While I was in London I blogged about how some folks in Europe wonder how it is that Americans are fooled by billionaires who put on a cowboy hat or who say “y’all” on TV can suddenly be accepted as just one of the guys. The truth is that many Americans are not fooled by that and they are not fooled by Max Baucus making statements about how profits shouldn’t be made off the backs of the sick and elderly.  Of course profits should be made off the back of the sick and elderly.  Profits should be made wherever they can be made, the sicker, the older, the younger the more helpless the better.

The biggest problem here is that people do not know what to do about it and given the absence of any counter to such nonsense by the heads of organized Labor, many working class people have felt that they just have to stick it out and hope for the best.  Even many black folks, especially older workers, who know only too well the violent nature of US society will say that they are better off here than anywhere else, a conclusion made easier by the fact that the US is a very insulated and closed society cut off in many ways form the rest of the world and with the most censored mass media of the advanced capitalist economies.
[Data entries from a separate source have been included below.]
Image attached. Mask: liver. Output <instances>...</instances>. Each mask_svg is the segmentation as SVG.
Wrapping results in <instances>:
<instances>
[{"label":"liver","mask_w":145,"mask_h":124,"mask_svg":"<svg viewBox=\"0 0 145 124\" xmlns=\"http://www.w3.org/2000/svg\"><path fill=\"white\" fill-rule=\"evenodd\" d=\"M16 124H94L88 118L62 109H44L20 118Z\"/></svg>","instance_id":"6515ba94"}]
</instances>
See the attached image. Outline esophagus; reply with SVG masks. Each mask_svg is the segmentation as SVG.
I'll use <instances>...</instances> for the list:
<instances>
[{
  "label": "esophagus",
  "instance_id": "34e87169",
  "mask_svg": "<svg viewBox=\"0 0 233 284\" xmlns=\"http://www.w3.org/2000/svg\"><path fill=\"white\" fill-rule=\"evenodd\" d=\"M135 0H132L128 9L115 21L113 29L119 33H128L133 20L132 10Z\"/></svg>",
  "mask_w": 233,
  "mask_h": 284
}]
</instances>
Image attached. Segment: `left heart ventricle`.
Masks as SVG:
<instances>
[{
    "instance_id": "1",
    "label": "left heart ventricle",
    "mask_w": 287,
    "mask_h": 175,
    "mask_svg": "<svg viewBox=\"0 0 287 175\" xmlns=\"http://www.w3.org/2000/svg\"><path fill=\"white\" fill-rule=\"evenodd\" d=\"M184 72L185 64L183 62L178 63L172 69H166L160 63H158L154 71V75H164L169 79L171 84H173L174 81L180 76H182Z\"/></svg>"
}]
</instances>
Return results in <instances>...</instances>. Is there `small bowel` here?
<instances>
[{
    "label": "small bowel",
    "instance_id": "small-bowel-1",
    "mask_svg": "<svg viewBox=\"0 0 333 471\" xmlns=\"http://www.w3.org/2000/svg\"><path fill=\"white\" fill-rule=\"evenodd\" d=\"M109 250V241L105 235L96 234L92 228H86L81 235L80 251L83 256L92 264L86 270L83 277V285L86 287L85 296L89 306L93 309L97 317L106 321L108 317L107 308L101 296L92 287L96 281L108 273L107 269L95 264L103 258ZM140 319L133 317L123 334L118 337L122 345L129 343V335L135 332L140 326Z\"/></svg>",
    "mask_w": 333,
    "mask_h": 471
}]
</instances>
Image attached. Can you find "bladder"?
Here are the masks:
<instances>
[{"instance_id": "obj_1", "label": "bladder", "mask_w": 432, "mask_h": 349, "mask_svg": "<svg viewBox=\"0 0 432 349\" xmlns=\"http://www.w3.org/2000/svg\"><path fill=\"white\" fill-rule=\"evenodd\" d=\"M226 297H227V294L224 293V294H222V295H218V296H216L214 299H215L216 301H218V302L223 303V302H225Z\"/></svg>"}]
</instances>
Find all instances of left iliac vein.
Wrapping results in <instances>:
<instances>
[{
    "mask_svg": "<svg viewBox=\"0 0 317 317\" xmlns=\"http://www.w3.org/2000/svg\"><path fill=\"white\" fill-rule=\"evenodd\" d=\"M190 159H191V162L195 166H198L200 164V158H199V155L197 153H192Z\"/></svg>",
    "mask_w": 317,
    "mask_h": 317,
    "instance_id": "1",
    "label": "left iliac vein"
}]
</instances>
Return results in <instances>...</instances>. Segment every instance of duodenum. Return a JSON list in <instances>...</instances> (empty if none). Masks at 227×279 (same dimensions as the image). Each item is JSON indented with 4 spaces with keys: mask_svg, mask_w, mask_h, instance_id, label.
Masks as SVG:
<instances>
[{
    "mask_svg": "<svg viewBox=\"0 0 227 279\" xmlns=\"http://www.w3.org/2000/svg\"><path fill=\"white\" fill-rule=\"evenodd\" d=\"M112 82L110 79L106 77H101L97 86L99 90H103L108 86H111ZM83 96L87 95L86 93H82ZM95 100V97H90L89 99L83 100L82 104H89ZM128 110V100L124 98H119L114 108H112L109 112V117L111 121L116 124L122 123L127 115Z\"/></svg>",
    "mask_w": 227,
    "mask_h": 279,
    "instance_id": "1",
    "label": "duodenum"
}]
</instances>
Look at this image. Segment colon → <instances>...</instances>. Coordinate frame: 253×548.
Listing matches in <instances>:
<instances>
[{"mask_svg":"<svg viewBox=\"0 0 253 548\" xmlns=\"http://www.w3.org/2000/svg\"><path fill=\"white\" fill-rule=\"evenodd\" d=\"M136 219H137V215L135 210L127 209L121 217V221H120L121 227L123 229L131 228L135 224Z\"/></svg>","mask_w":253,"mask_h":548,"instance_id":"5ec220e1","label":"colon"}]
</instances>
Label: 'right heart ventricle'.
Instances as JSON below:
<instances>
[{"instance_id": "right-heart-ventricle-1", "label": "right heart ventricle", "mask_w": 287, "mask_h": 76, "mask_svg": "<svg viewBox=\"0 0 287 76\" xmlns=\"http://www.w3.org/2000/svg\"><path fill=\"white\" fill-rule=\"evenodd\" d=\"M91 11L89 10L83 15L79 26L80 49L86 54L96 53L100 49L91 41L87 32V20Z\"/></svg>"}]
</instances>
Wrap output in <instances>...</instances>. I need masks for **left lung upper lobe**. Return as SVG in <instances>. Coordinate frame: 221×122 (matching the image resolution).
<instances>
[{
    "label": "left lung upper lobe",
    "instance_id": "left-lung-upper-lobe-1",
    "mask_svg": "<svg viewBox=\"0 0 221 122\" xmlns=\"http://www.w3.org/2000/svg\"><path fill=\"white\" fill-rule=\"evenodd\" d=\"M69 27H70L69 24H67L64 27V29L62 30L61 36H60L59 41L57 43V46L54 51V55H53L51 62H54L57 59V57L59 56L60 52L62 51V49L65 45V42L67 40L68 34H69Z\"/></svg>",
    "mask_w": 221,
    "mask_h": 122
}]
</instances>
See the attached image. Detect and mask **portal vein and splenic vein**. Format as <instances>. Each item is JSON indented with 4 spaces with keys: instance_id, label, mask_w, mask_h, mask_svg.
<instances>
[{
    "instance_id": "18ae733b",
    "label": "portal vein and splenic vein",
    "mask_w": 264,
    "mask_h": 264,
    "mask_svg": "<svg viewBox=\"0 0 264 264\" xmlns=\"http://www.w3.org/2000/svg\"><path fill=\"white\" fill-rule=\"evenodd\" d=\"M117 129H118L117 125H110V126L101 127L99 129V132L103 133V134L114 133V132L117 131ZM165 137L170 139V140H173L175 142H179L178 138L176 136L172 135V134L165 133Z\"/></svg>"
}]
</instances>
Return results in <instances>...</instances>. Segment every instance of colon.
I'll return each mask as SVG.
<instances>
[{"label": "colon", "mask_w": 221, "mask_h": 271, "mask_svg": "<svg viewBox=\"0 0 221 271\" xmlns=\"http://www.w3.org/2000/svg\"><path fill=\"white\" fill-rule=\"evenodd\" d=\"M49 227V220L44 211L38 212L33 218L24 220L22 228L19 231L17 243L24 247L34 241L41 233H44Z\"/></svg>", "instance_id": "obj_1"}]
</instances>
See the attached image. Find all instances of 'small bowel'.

This tale of the massive fraud and theft in Medicare is but the tip of the iceberg.  The Wall Street Journal, as the dominant organ of US finance capital but even more so the mass media will portray such activity as the work of “crony capitalists”, “greedy individuals” and a few” bad apples”.  But this is not the case.  It is the system that is the cause of this. It is social health care being in the hands of private individuals and run for profit that is the cause of the massive waste and inefficiency of such a program, not the people that it is designed to serve or the people on the ground, the millions of social workers, orderlies, nurses and carers who devote much of their lives to helping those of us that need it the most. 

Reinvesting the wealth our Labor creates back in to our communities and social services that contribute to a better life is not money wasted; the word “profit” doesn’t apply. And while how this capital is allocated and distributed in society is something that is important it cannot be done on the basis of profit but by those that work in and receive the services of such public expenditure.

Health care in the US is a business that is why it is the most expensive and provides the worst care of all the industrialized nations; we are cheated.  It is not the quality of the employees in it or the abuse of the users but the rapacious quest for profit of those that own it.